High-school student Matsumoto Haato has fallen in love with his abusive mother’s ex-boyfriend, yakuza Shibusawa, who was nice to him in the past. When he has nowhere left to go he turns to the gruff but kind older man. A three chapter love story that details the changing relationships between the two men over the years.

I admit that I don’t find this description entirely problematic. I do tend to like to investigate yaoi titles fairly thoroughly to see if they meet my rather specific standards (which are very similar to Melinda Beasi’s), and I’m not familiar with this one, its creator, or the magazine from which it springs (Takeshobo’s Reijin).

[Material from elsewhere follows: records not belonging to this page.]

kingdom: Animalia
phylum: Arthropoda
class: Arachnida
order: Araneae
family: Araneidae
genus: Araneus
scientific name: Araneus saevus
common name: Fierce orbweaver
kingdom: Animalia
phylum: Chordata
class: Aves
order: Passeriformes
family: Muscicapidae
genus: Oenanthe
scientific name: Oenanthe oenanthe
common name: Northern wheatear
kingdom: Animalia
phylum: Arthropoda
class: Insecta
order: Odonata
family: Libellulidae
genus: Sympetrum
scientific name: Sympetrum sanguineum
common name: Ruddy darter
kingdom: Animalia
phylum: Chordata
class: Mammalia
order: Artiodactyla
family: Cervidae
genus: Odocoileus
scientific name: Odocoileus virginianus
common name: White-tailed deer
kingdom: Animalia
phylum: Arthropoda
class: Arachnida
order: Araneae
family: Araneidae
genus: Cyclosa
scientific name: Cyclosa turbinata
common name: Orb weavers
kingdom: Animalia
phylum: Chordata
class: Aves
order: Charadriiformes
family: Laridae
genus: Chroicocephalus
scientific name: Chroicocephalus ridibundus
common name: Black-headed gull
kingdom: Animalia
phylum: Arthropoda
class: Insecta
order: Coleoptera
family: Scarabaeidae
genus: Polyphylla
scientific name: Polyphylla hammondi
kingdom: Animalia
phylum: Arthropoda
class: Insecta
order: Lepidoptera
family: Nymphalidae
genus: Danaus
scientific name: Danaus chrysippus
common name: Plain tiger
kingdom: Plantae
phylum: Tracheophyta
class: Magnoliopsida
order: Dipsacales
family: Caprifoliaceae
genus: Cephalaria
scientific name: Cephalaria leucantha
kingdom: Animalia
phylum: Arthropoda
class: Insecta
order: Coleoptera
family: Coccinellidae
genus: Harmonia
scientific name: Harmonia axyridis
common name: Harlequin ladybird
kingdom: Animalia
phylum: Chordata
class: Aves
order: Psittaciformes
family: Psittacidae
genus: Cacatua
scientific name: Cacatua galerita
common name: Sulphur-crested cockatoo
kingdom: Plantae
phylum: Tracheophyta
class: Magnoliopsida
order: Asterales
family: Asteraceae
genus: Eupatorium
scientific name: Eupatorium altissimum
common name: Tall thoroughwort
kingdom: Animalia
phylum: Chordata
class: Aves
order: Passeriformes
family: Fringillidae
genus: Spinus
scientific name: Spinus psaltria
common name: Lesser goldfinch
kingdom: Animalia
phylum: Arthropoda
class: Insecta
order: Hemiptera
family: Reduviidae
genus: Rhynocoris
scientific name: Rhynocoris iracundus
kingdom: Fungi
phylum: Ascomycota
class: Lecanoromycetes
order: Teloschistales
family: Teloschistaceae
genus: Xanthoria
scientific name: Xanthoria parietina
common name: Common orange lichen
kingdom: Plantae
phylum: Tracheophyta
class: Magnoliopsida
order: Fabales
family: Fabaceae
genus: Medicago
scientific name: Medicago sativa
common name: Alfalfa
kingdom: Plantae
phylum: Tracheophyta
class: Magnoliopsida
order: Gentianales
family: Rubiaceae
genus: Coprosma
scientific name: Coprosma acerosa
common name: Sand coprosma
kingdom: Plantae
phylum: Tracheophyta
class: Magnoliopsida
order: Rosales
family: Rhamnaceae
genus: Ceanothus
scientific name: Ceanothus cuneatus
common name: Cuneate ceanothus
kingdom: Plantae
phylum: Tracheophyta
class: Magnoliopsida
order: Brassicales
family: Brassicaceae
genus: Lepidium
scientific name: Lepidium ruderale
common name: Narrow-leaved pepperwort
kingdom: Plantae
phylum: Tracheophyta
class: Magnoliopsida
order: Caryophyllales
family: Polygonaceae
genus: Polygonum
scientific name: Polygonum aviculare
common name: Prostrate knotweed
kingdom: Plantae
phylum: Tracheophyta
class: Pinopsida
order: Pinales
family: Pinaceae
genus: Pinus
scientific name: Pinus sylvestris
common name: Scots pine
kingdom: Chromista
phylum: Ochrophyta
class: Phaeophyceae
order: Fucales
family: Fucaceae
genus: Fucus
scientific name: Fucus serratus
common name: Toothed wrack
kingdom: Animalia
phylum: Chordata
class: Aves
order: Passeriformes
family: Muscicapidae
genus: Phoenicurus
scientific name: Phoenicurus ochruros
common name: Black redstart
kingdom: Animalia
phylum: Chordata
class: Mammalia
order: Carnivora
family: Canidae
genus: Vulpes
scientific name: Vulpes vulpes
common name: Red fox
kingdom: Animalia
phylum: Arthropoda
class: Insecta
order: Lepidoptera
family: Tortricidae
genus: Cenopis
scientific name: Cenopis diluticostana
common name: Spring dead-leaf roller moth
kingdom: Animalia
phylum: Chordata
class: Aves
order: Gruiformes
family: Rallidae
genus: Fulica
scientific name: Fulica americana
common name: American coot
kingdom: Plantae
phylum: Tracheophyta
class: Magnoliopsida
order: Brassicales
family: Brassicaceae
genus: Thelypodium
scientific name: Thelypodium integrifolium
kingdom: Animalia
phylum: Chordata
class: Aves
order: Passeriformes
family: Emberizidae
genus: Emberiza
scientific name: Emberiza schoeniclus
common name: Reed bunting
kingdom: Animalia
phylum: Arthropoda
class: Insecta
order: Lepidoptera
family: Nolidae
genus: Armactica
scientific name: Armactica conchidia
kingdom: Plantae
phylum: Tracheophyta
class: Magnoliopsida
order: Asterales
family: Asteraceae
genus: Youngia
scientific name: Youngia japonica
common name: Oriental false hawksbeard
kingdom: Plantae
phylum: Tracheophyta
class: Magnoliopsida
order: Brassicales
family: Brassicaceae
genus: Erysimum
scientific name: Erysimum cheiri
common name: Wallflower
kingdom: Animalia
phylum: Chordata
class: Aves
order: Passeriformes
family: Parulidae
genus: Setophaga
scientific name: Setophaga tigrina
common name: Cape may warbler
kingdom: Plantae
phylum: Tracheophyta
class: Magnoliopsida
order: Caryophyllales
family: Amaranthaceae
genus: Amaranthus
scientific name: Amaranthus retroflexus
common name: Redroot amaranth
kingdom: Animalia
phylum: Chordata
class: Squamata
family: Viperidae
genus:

Maid Shokun, written by Nanki Satou and illustrated by Akira Kiduki, Tokyopop (page 311):

This slice-of-life manga is a lovely exploration of the inner workings of a Maid Cafe, filled with laughter and romance, joy and heartbreak. Maybe you’ve wondered what the ‘maids’ are like before or after work? Or perhaps you’ve wondered how they deal with a job where pleasing the customer is their top priority? Well, let’s introduce you to an adorable, delicate, attractive girl who gets drawn into such a job – and see this unusual story, filled with warmth and pathos, unfold!

I like slice-of-life manga! I like stories set in eateries! I’m utterly indifferent to maid panties. Also, boobies. Also, the Japanese cover to the third volume has to be seen to be believed. Also, Tokyopop’s solicitation text is sometimes singularly useless in evaluating a book’s true nature and the likelihood that I’ll enjoy it. Maid Shokun originally ran in Comic Gum from Wani Books.

So there are your choices. Please vote in the comments, either because you think I’ll be pleasantly surprised or because you want to see me suffer.